Each entry should be restated word for word, with all pictures left out.

◆ STORED DATA ◆
-- Opening Marker --

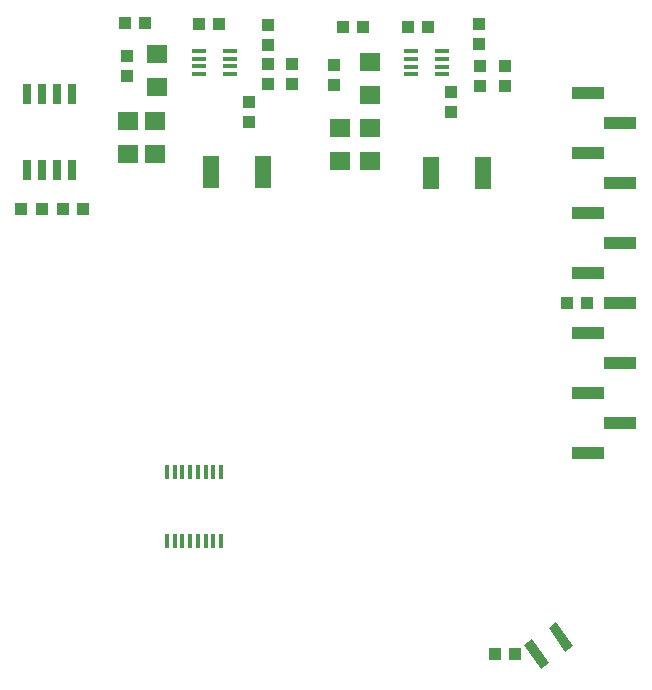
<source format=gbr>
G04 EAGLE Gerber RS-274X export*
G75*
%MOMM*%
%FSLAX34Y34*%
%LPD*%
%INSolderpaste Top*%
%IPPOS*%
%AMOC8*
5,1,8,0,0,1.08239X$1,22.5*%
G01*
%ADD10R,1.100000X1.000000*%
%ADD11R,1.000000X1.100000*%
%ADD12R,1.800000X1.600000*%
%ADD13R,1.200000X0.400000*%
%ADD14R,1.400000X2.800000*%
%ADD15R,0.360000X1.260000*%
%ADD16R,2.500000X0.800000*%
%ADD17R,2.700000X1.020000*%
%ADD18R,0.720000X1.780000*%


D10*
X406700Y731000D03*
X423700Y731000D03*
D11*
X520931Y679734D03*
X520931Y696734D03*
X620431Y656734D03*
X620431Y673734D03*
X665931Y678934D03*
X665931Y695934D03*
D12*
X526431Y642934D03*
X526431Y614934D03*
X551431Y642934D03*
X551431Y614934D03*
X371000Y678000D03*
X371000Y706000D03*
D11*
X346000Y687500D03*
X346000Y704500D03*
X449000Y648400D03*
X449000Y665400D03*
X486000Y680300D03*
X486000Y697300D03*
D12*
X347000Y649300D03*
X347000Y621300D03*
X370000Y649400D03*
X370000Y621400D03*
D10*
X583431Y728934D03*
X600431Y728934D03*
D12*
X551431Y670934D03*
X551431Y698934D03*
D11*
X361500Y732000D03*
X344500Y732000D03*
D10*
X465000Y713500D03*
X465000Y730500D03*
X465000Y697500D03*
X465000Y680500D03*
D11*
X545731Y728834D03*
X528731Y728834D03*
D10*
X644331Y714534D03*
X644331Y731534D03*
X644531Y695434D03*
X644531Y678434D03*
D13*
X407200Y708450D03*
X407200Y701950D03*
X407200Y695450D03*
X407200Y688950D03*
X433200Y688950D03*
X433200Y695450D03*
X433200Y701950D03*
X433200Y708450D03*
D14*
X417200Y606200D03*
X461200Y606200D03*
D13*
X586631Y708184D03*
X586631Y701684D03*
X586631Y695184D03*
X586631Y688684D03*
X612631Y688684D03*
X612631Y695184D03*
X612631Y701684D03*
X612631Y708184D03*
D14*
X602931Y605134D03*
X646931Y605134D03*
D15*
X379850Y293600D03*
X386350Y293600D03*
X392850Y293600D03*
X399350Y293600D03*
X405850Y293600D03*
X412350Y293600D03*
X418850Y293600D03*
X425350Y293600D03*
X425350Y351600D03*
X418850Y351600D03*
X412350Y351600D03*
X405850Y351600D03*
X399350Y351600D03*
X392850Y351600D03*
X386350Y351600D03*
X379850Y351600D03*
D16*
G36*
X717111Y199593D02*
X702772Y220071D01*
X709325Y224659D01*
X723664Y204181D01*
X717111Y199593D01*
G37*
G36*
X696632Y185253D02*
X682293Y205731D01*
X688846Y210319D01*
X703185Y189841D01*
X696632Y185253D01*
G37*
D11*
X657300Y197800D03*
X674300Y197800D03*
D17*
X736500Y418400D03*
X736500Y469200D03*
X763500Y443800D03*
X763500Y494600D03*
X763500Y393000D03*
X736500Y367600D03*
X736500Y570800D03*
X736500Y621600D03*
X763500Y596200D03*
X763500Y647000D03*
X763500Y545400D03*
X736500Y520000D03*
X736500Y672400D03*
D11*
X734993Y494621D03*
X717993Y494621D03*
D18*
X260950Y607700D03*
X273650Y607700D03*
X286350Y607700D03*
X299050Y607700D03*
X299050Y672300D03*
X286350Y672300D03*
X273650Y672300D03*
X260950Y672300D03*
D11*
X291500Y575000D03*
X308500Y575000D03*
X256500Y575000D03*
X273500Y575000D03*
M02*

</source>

-- Closing Marker --

◆ TASK OUTPUT ◆
<source format=gbr>
G04 EAGLE Gerber RS-274X export*
G75*
%MOMM*%
%FSLAX34Y34*%
%LPD*%
%INSolderpaste Top*%
%IPPOS*%
%AMOC8*
5,1,8,0,0,1.08239X$1,22.5*%
G01*
%ADD10R,1.100000X1.000000*%
%ADD11R,1.000000X1.100000*%
%ADD12R,1.800000X1.600000*%
%ADD13R,1.200000X0.400000*%
%ADD14R,1.400000X2.800000*%
%ADD15R,0.360000X1.260000*%
%ADD16R,2.500000X0.800000*%
%ADD17R,2.700000X1.020000*%
%ADD18R,0.720000X1.780000*%


D10*
X406700Y731000D03*
X423700Y731000D03*
D11*
X520931Y679734D03*
X520931Y696734D03*
X620431Y656734D03*
X620431Y673734D03*
X665931Y678934D03*
X665931Y695934D03*
D12*
X526431Y642934D03*
X526431Y614934D03*
X551431Y642934D03*
X551431Y614934D03*
X371000Y678000D03*
X371000Y706000D03*
D11*
X346000Y687500D03*
X346000Y704500D03*
X449000Y648400D03*
X449000Y665400D03*
X486000Y680300D03*
X486000Y697300D03*
D12*
X347000Y649300D03*
X347000Y621300D03*
X370000Y649400D03*
X370000Y621400D03*
D10*
X583431Y728934D03*
X600431Y728934D03*
D12*
X551431Y670934D03*
X551431Y698934D03*
D11*
X361500Y732000D03*
X344500Y732000D03*
D10*
X465000Y713500D03*
X465000Y730500D03*
X465000Y697500D03*
X465000Y680500D03*
D11*
X545731Y728834D03*
X528731Y728834D03*
D10*
X644331Y714534D03*
X644331Y731534D03*
X644531Y695434D03*
X644531Y678434D03*
D13*
X407200Y708450D03*
X407200Y701950D03*
X407200Y695450D03*
X407200Y688950D03*
X433200Y688950D03*
X433200Y695450D03*
X433200Y701950D03*
X433200Y708450D03*
D14*
X417200Y606200D03*
X461200Y606200D03*
D13*
X586631Y708184D03*
X586631Y701684D03*
X586631Y695184D03*
X586631Y688684D03*
X612631Y688684D03*
X612631Y695184D03*
X612631Y701684D03*
X612631Y708184D03*
D14*
X602931Y605134D03*
X646931Y605134D03*
D15*
X379850Y293600D03*
X386350Y293600D03*
X392850Y293600D03*
X399350Y293600D03*
X405850Y293600D03*
X412350Y293600D03*
X418850Y293600D03*
X425350Y293600D03*
X425350Y351600D03*
X418850Y351600D03*
X412350Y351600D03*
X405850Y351600D03*
X399350Y351600D03*
X392850Y351600D03*
X386350Y351600D03*
X379850Y351600D03*
D16*
G36*
X717111Y199593D02*
X702772Y220071D01*
X709325Y224659D01*
X723664Y204181D01*
X717111Y199593D01*
G37*
G36*
X696632Y185253D02*
X682293Y205731D01*
X688846Y210319D01*
X703185Y189841D01*
X696632Y185253D01*
G37*
D11*
X657300Y197800D03*
X674300Y197800D03*
D17*
X736500Y418400D03*
X736500Y469200D03*
X763500Y443800D03*
X763500Y494600D03*
X763500Y393000D03*
X736500Y367600D03*
X736500Y570800D03*
X736500Y621600D03*
X763500Y596200D03*
X763500Y647000D03*
X763500Y545400D03*
X736500Y520000D03*
X736500Y672400D03*
D11*
X734993Y494621D03*
X717993Y494621D03*
D18*
X260950Y607700D03*
X273650Y607700D03*
X286350Y607700D03*
X299050Y607700D03*
X299050Y672300D03*
X286350Y672300D03*
X273650Y672300D03*
X260950Y672300D03*
D11*
X291500Y575000D03*
X308500Y575000D03*
X256500Y575000D03*
X273500Y575000D03*
M02*

</source>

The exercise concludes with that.